▶ _WHAT TO WORK ON_
Can you write out all the items below again with every "catalogue" swapped for "catalog" and nothing else changed, leaving out the pictures?

▶ _Extracted data entries_

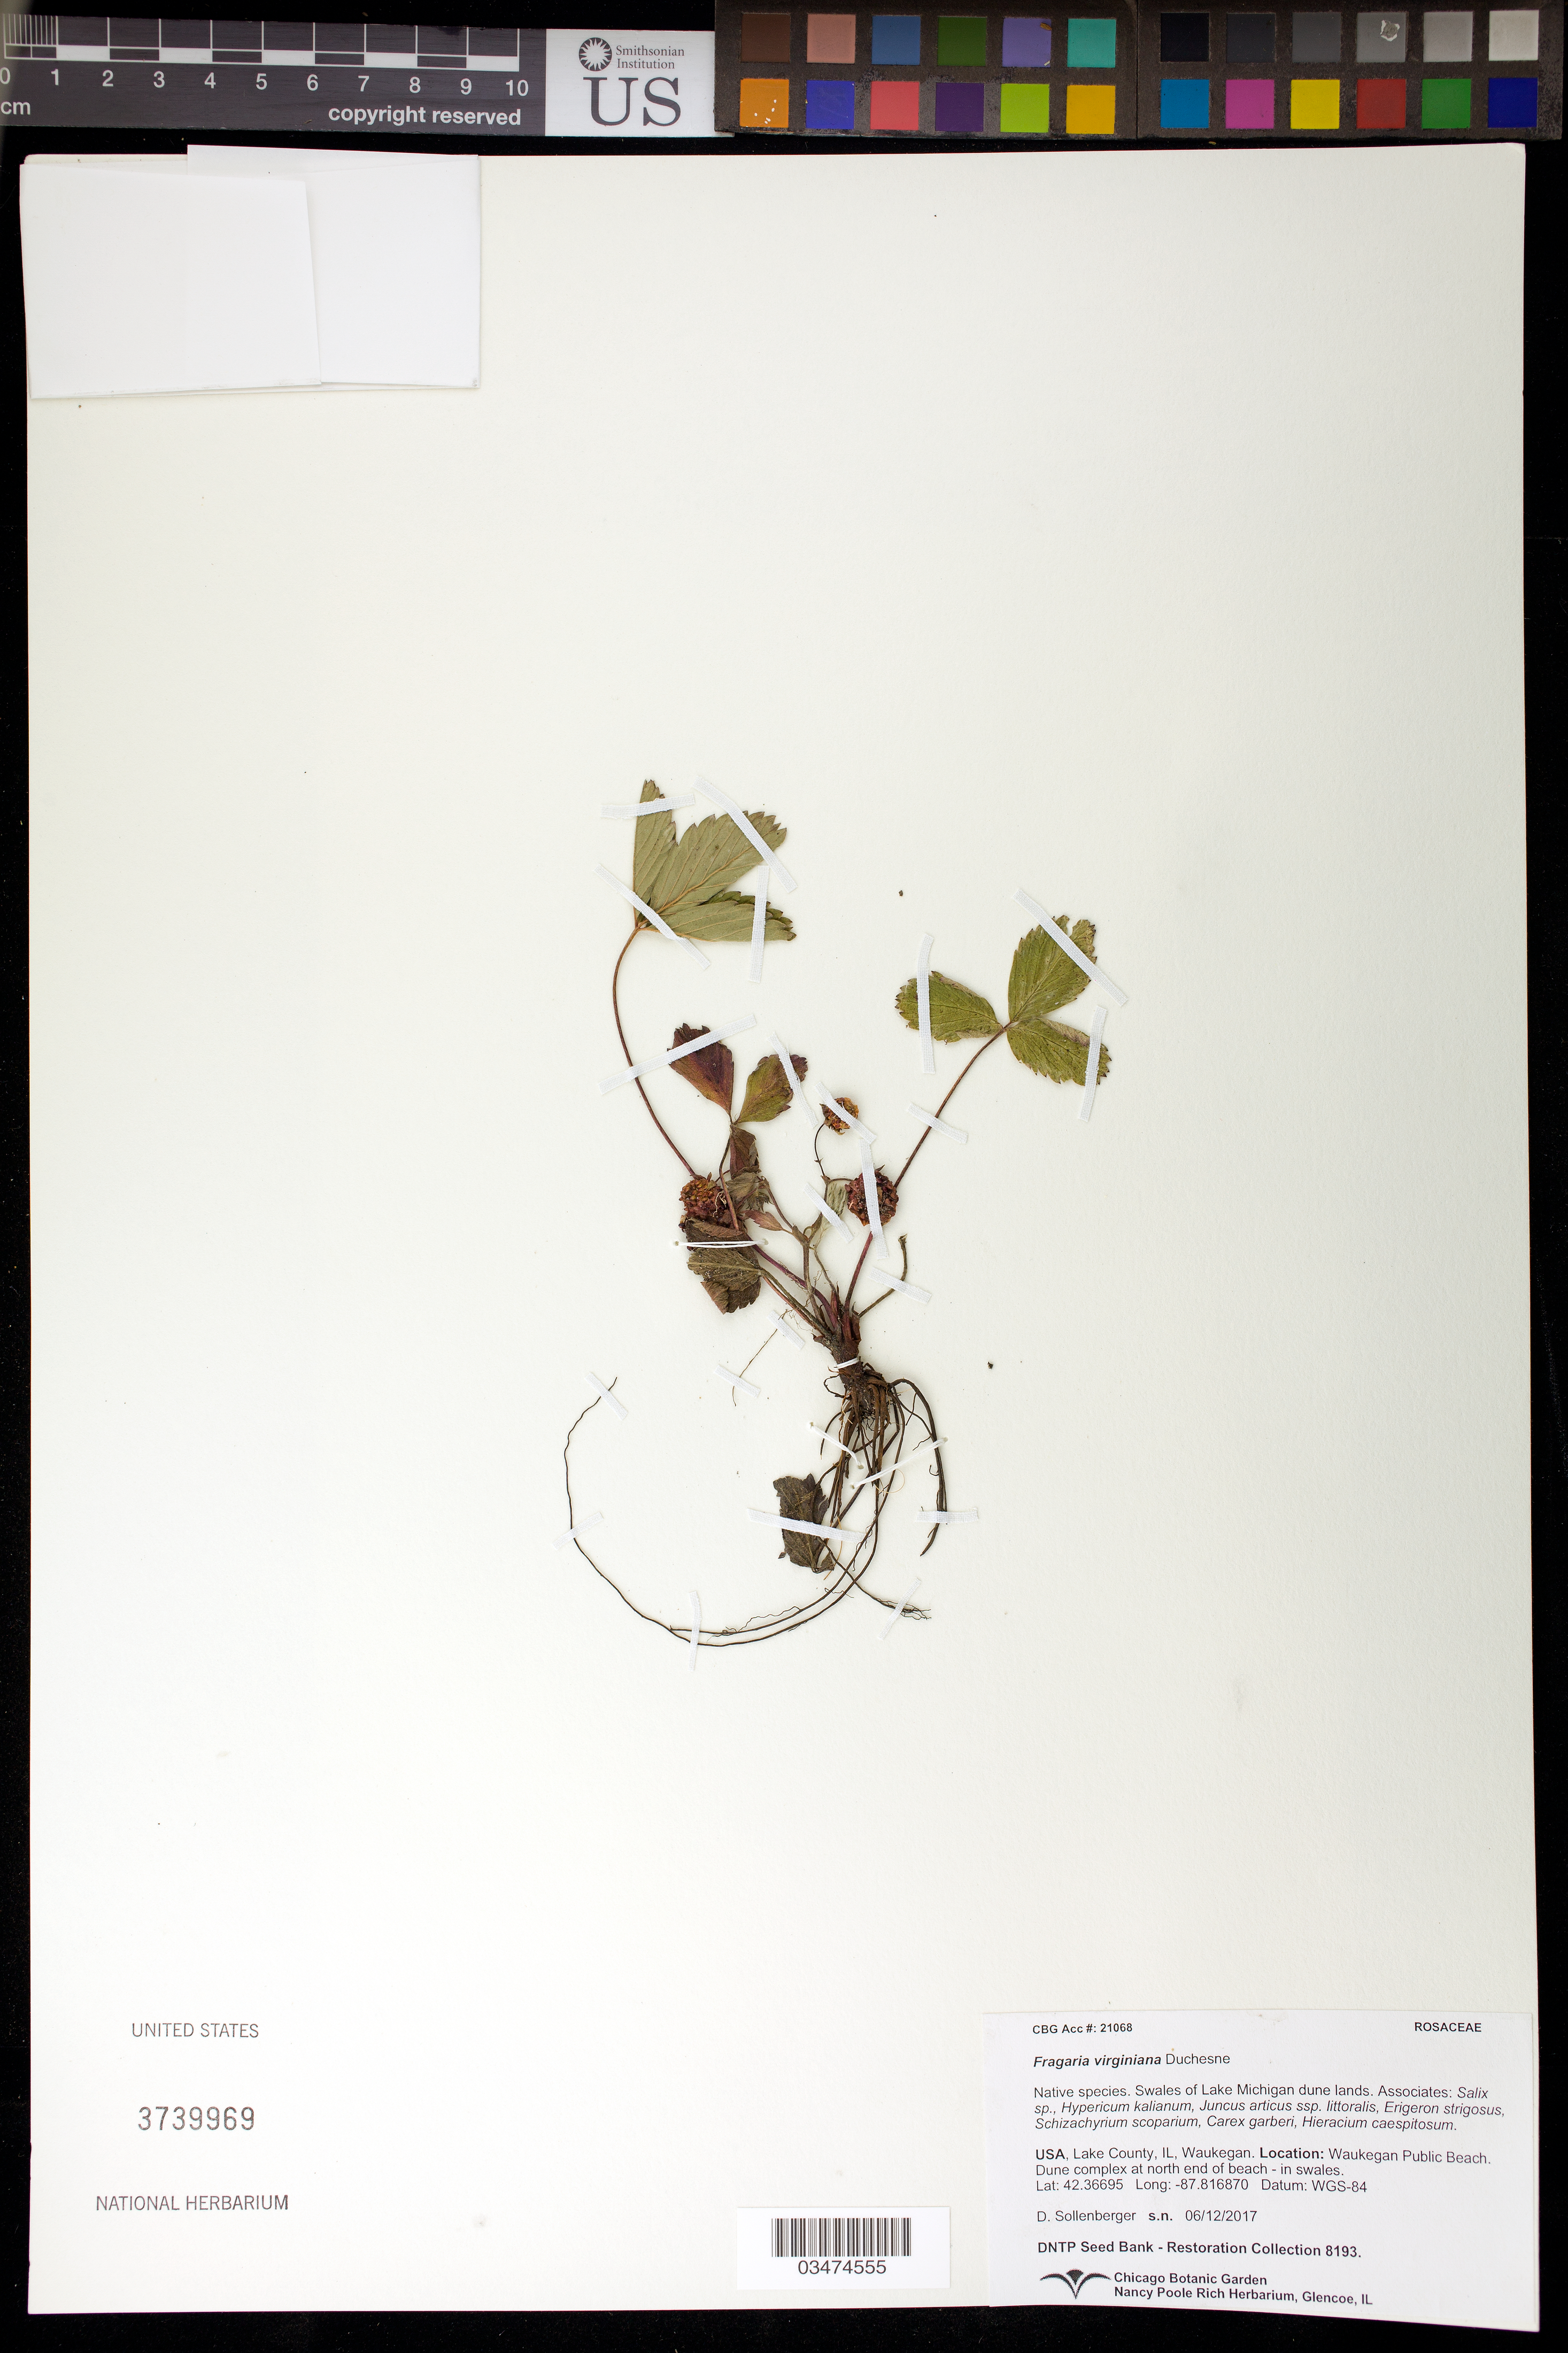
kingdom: Plantae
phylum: Tracheophyta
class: Magnoliopsida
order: Rosales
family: Rosaceae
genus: Fragaria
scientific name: Fragaria virginiana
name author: Mill.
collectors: D. Sollenberger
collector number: CBG-8193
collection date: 2017-06-12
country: United States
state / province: Illinois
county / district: Lake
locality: Waukegan Public Beach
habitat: Swales, dune lands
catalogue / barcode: US 3739969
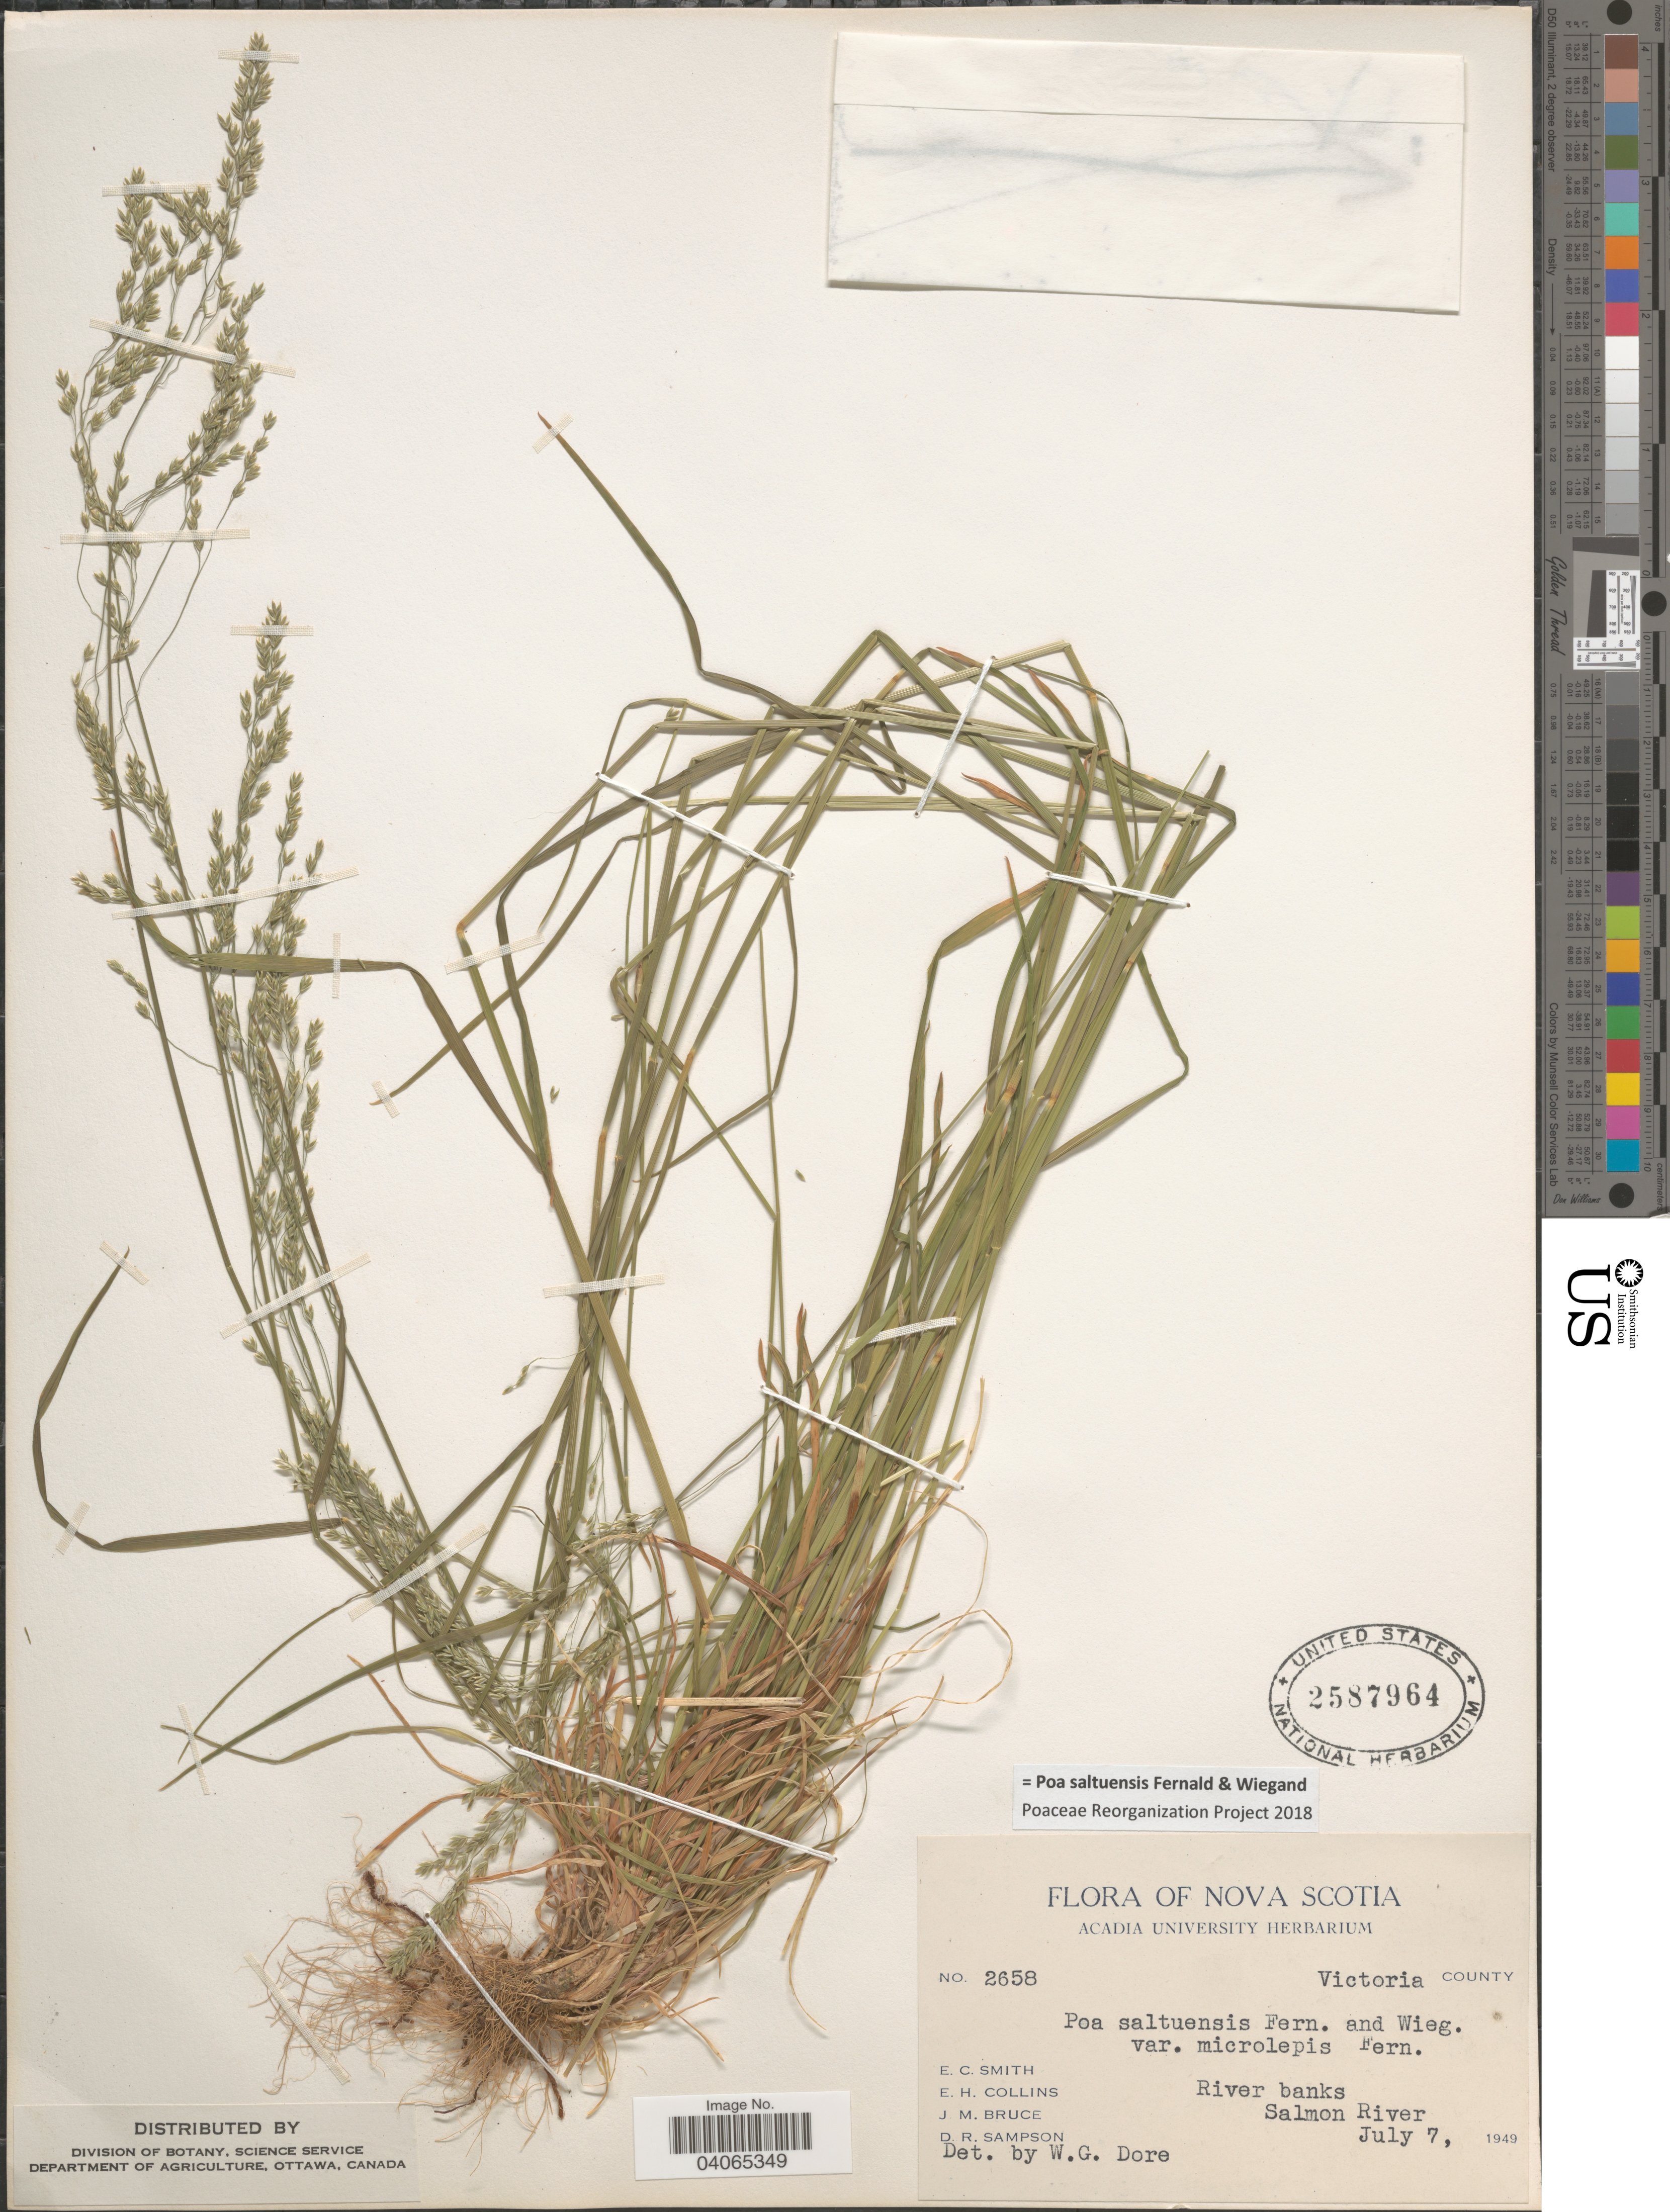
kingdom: Plantae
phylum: Tracheophyta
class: Liliopsida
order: Poales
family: Poaceae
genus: Poa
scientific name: Poa saltuensis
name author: Fernald & Wiegand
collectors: E. Smith, E. Collins, J. Bruce & D. Sampson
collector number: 2658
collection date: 1949-07-07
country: Canada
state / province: Nova Scotia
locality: Victoria County. River banks. Salmon River.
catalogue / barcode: US 2587964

▶ _RESULT BELOW_
kingdom: Plantae
phylum: Tracheophyta
class: Magnoliopsida
order: Rosales
family: Rosaceae
genus: Fragaria
scientific name: Fragaria virginiana
name author: Mill.
collectors: D. Sollenberger
collector number: CBG-8193
collection date: 2017-06-12
country: United States
state / province: Illinois
county / district: Lake
locality: Waukegan Public Beach
habitat: Swales, dune lands
catalog / barcode: US 3739969
kingdom: Plantae
phylum: Tracheophyta
class: Liliopsida
order: Poales
family: Poaceae
genus: Poa
scientific name: Poa saltuensis
name author: Fernald & Wiegand
collectors: E. Smith, E. Collins, J. Bruce & D. Sampson
collector number: 2658
collection date: 1949-07-07
country: Canada
state / province: Nova Scotia
locality: Victoria County. River banks. Salmon River.
catalog / barcode: US 2587964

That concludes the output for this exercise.